The Leica BOND series of stainers primarily utilize a biological assay called immunohistochemistry, abbreviated IHC, which allows researchers to visualize biochemical signals in cells within their structural context under a microscope. An example would be the ability to visualize the signal of actin, a common muscle protein, within the structure of a muscle cell by way of staining the tissue on a microscope slide. The physical stain is the result of antibody complexes detecting antigens within the tissue or cells; in the previous example, this would be antibody-actin complexes. This can give researchers critical understanding of where, when, and how proteins are being regulated in cellular or tissue microenvironments, which has an enormous scope of applications to contemporary research questions. The Leica BOND automates the staining step of this process, which ensures that the microscope slides are produced with consistent, reproducible, and efficient results.
The BOND RX model is unique in that it expands on the capabilities of IHC by including other assays (detailed below in “Project Plan/Current State”). In total, eight new pre-programmed assays would become available to our shared instrument core by having this machine, with the potential to develop even more new assays utilizing the included Leica software.
Our current Leica BOND Max stainer has been available at the Histology and Imaging Core (HIC) since 2009 for research projects. Since its inclusion into the program, we have helped graduates, undergraduates, and high school students, ranging in disciplines from materials science to infectious disease.
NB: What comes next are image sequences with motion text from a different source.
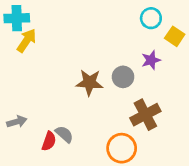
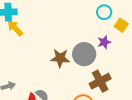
yellow arrow: (27, 41) -> (15, 28), turned -78
gray circle: (123, 77) -> (84, 54), size x1.5

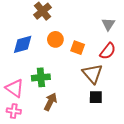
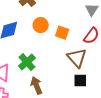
green cross: (41, 77) -> (27, 62), turned -36
brown arrow: (51, 102) -> (36, 85), turned -48

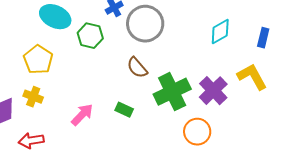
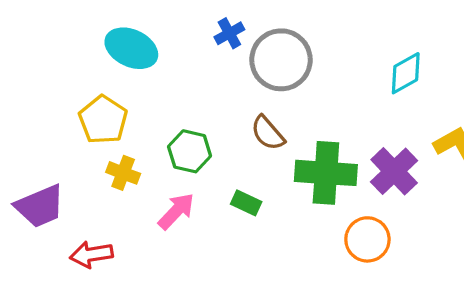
green hexagon: (90, 36) -> (190, 151), moved
green cross: (172, 92) -> (326, 173), turned 30
yellow cross: (33, 97) -> (123, 173), moved

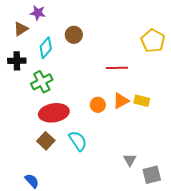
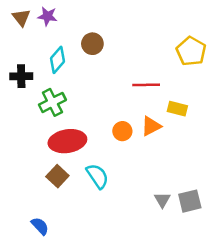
brown triangle: (21, 29) -> (21, 17), moved, turned -35
yellow rectangle: (142, 101) -> (177, 109), moved
gray square: (152, 175) -> (190, 201), moved

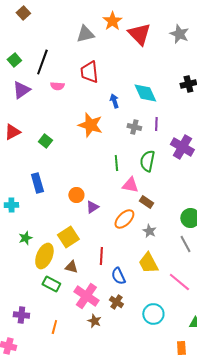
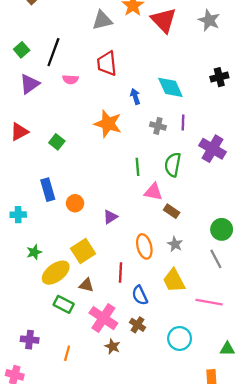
orange circle: (76, 195) -> (75, 203), moved
orange ellipse: (124, 219) -> (144, 246), moved, turned -60
yellow ellipse: (44, 256) -> (56, 273), turned 30
pink line: (179, 282) -> (209, 302), turned -30

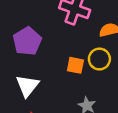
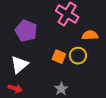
purple pentagon: (27, 41) -> (26, 31), turned -30

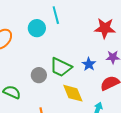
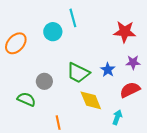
gray circle: (39, 75) -> (44, 81), moved

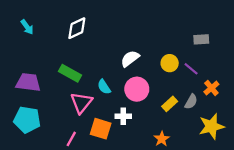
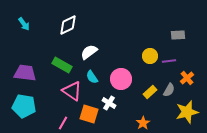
white semicircle: (130, 59) -> (89, 52), moved
purple line: (191, 69) -> (169, 61), turned -48
pink triangle: (81, 103) -> (72, 91), turned -35
white cross: (123, 116) -> (109, 103), turned 32

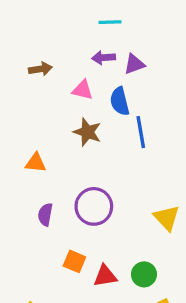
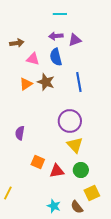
pink triangle: (83, 90) -> (33, 59), moved
blue semicircle: (120, 101) -> (56, 57), moved
orange triangle: (36, 163) -> (26, 84), moved, turned -40
purple circle: (94, 206) -> (70, 121), moved
yellow triangle: (167, 218) -> (75, 145), moved

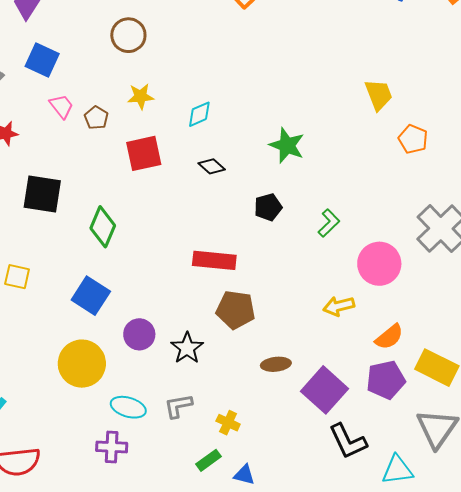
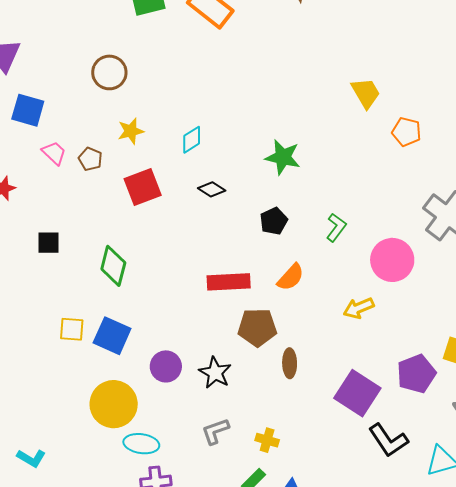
black square: (42, 194) -> (48, 243), size x0.6
yellow square: (17, 277) -> (72, 329), moved
orange semicircle: (389, 337) -> (291, 277), moved
brown ellipse: (276, 364) -> (290, 363), moved, turned -76
cyan ellipse: (128, 407) -> (141, 444), moved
Over the nine-year lifetime of this instrument, we conservatively estimate that over 100 graduate and undergraduate students have directly benefited from the use of this instrument. Additionally, we expect this number to continue to grow with the addition of a Leica BOND RX and its capability of innovative assays that can support an increased number of IHC projects. The broad applications of IHC and the availability of our instrument to research groups across UW campus have, however, taken a toll.
The lifespan of the Leica BOND Max has been extended by careful maintenance, training, and use by our staff members, but even so, our current BOND has been susceptible to frequent and costly malfunctions in recent months, which prevents us from operating it efficiently to help as many student researchers as possible. The year before the HIC started purchasing the service contract for the BOND Max, we spent just over $20,000 in maintenance on the instrument. For example, a recurring issue is replacing the heating elements on the slide staining assembly (SSA) in the BOND Max. After 3 to 6 heating elements have gone out, Leica has to replace the entire SSA part, which costs $10,000 alone, plus labor and travel for the technician. Though our BOND Max is currently under a service contract, these critical repairs are happening more and more frequently, which limits the amount of time that we can run assays. Furthermore, the capabilities of our current BOND Max are severely limited in comparison to the BOND RX: we cannot provide opportunities to answer nuanced research questions with our current instrumentation.
Immunohistochemistry is an industry standard for physically visualizing the spatial relationships between molecular signals in cells and tissues; thus, supporting access to IHC, and related techniques, is critical for a research institution like the University of Washington. Without shared instruments, the mere cost of immunohistochemistry and other highly-specialized instruments and assays would be simply out-of-reach for many groups and student researchers at UW. We know from our past nine years of experience with the Leica BOND Max that IHC answers meaningful research questions and provides young scientists with exposure to invaluable laboratory techniques.